- Otis Campbell portrayed by Hal Smith
- First appearance: "The Manhunt"; The Andy Griffith Show; October 10, 1960;
- Last appearance: Return to Mayberry; April 13, 1986;
- Portrayed by: Hal Smith

In-universe information
- Occupation: Town drunk
- Family: Ralph Campbell (brother); Verlaine Campbell (sister-in-law);
- Spouse: Rita Campbell
- Relatives: Uncle Nat; Nathan Tibbs; Charley Foley;

= Otis Campbell =

Otis Campbell is the fictional "town drunk" in Mayberry on the American TV sitcom The Andy Griffith Show. Otis was played by Hal Smith and made frequent appearances on the show from 1960 to 1967 but stopped appearing toward the end of the series because of concerns raised by the sponsors over the portrayal of excessive drinking.

==Character overview==
Otis works as a glue dipper in a furniture factory Monday through Friday and drinks all weekend. After a binge, Otis will usually lock himself in the town jail until he is sober. He has a key to the front door of the courthouse and the cell keys are hung on a nail near the cells (presumably, to accommodate Otis). The lack of crime in Mayberry and the laid-back attitude of the Sheriff's department easily accommodate Otis' drinking habit. On one occasion Otis brings a suit to the jail on Friday before his binge so that he can change into the suit for church on Sunday without going home first. Otis often lets himself in jail on the same day that a dignitary or a superior of Sheriff Andy Taylor is arriving at the courthouse, much to the chagrin of the sheriff or Deputy Barney Fife (Don Knotts). Typically, Otis admits himself to jail without being arrested.

In the episode "The Case of the Punch in the Nose", it is revealed that Otis was first arrested for drunkenness on September 23, 1941, at 2 p.m. (a Tuesday) but was released because it was "his first offense."

A common joke on the show was to have Otis see something bizarre or unexpected while he was inebriated that was actually present, but which he would assume to be a drunken hallucination. Once, Sheriff Taylor locked a dynamite-laden goat in a padded jail cell to prevent an explosion. Predictably, Otis stumbled in after a night of drinking, and let himself into the same cell, only to find the mattress nailed to the wall (along with the blanket). Otis attempted to climb into the bed anyway, and naturally fell on the floor. Believing the peculiarity to be a result of his intoxication, he exclaimed, "First time I ever fell off a bed onto the wall."

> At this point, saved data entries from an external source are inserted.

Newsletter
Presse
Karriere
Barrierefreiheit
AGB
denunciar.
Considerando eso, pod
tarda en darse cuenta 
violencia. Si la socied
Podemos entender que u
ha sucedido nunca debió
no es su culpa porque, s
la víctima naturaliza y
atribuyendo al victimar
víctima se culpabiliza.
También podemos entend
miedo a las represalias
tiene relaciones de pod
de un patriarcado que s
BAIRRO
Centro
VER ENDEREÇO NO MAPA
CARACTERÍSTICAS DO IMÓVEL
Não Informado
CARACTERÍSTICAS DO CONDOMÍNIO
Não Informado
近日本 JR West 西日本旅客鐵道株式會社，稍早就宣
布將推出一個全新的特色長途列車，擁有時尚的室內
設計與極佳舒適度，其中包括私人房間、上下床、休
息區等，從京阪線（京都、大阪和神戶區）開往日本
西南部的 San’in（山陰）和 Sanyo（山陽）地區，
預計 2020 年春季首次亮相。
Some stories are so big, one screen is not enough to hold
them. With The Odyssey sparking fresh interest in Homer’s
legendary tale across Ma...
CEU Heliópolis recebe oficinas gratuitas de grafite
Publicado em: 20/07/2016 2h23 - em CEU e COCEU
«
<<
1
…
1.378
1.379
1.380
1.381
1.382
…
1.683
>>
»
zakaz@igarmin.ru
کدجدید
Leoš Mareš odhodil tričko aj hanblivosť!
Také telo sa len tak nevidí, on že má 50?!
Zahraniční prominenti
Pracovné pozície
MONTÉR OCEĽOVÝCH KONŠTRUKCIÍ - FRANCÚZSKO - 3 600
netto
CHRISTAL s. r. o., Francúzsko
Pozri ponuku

On the Danny Thomas Show episode that was the pilot for The Andy Griffith Show, Andy had deputized another town drunk, Will Hoople, so that Will could arrest himself every time he got drunk. In the episode "Deputy Otis", Otis was temporarily deputized when it was learned that his family thought he worked in the sheriff's office because of his use of their stationery. During that time Otis became agitated with Barney's dictatorial style and Barney was especially concerned about having the town drunk made a deputy.

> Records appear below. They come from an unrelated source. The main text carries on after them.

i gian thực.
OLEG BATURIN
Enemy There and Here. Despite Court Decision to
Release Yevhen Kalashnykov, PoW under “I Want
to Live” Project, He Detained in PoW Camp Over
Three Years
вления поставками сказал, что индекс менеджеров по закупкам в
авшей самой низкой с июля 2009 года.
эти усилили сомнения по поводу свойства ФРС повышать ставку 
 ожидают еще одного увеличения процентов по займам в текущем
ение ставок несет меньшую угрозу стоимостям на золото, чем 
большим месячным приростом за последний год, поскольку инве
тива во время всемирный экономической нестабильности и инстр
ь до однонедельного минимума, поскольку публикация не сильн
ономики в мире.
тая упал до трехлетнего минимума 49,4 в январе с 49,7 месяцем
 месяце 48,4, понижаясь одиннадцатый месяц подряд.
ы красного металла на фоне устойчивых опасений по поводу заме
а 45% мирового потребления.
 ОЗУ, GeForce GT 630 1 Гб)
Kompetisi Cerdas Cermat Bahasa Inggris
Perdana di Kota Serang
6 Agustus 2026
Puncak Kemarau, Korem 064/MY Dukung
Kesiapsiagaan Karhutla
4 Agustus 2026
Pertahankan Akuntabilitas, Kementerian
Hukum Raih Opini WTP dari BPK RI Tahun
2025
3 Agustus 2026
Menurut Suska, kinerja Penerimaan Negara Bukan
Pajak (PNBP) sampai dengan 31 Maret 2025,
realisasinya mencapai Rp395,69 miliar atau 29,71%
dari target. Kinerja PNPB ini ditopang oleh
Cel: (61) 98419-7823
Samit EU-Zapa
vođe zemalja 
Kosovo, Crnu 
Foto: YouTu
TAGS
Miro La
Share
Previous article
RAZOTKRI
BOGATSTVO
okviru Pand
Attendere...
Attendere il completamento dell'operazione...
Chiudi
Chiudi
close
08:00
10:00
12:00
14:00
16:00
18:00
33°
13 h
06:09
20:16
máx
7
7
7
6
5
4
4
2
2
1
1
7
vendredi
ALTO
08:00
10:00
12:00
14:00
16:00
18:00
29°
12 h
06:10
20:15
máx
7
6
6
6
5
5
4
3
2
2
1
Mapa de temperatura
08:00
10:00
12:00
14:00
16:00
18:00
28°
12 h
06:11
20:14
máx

An episode in Season 1 reveals Otis is the descendant of local Revolutionary War hero, Nathan Tibbs. The Women's Historical Society want to award Otis an honorary plaque, which causes Barney and the mayor to worry about Otis' condition at the upcoming ceremony; and, they pressure Andy to find a substitute. Otis, however, appears sober, clean-shaven and in a suit. He humbly gives the award to the town stating that he cannot take credit for "just being born." Also in this episode viewers are introduced to Otis' wife, Rita.

In episode "Deputy Otis," the season 2 finale, it is revealed that Otis has a brother named Ralph (Stanley Adams), who is the town drunk in another community. Ralph and his wife Verlaine visit Mayberry on their way to Memphis.

Toward the end of the series, Andy mentioned that Otis is now doing his drinking in Mt. Pilot.

In the 1986 television movie Return to Mayberry, it is revealed that Otis is now completely sober and employed as the town's ice-cream man, driving a van.

Smith appeared as town drunk Calver Weems in the Don Knotts comedy The Ghost and Mr. Chicken (1966), playing essentially a second version of Otis.